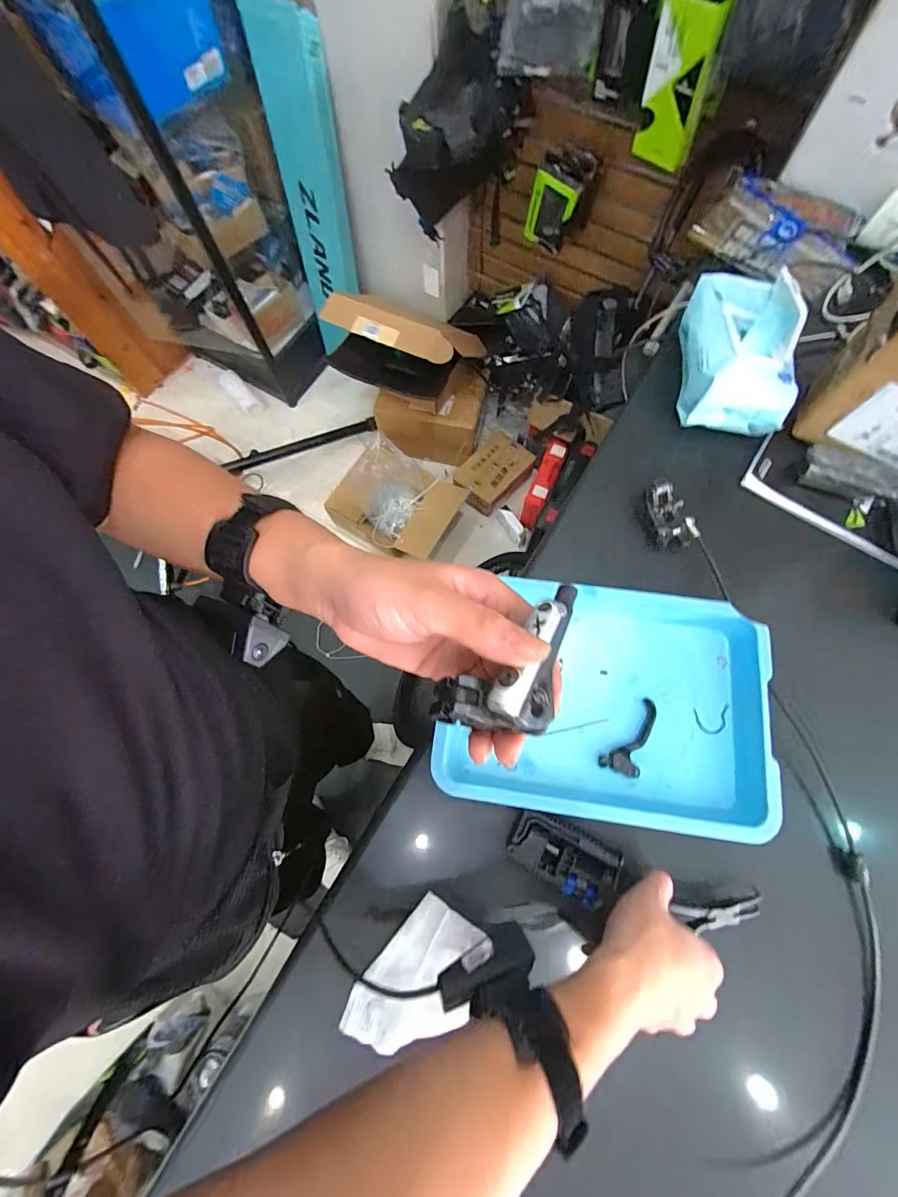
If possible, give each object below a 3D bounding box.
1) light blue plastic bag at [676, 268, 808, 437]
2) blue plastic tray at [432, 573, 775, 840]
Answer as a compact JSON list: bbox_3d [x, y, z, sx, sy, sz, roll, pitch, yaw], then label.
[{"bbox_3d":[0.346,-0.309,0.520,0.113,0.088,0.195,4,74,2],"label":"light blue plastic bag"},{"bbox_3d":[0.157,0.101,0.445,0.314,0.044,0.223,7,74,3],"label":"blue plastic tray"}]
^^^^
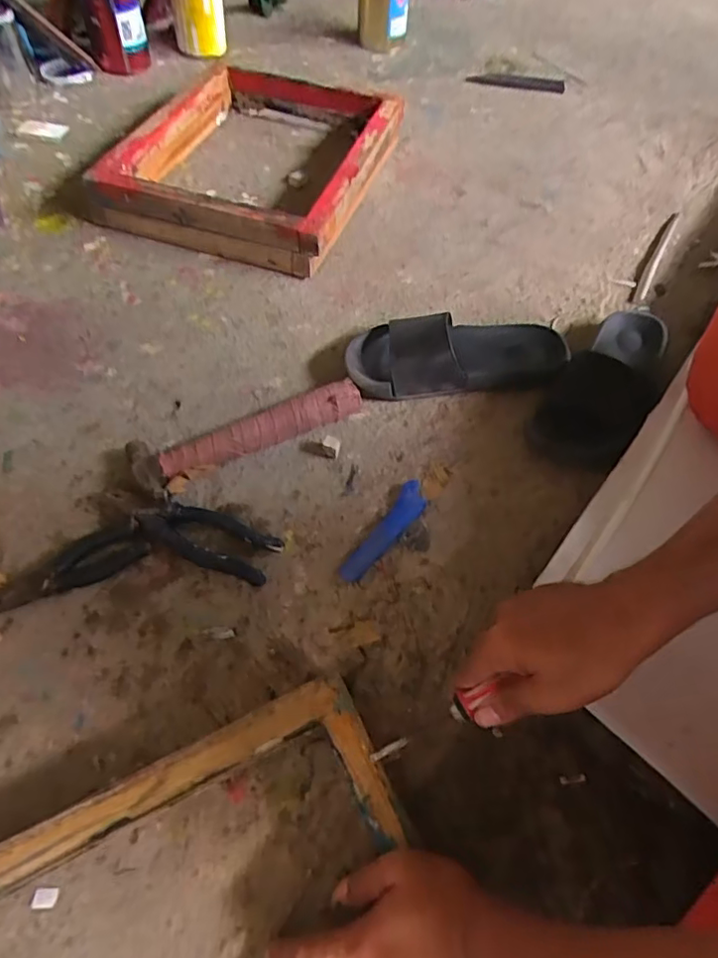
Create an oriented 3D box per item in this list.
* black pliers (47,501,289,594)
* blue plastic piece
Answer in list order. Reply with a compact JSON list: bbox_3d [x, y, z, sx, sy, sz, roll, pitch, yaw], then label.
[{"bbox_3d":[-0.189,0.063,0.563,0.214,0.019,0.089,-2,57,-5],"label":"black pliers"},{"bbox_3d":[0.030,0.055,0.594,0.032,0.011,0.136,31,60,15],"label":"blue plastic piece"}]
^^^^
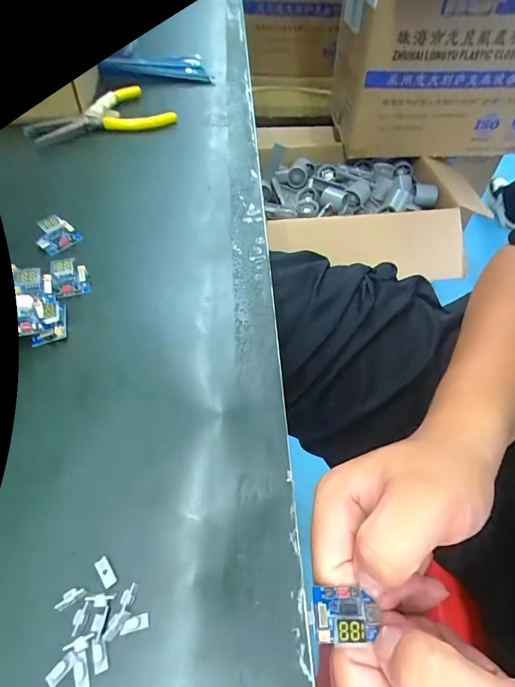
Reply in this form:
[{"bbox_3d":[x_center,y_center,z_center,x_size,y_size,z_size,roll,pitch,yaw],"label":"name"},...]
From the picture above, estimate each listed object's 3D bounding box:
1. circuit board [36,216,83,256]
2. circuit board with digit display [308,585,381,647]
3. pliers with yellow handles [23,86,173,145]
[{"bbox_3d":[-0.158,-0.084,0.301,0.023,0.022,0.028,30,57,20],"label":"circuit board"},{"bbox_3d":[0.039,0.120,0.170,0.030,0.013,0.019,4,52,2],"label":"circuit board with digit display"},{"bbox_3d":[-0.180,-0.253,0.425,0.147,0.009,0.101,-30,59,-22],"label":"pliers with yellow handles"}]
^^^^
> [TASK PROMPT] Tally the lines of the data that contain the word "each", and give only that tally.

> [WORKED SOLUTION] 2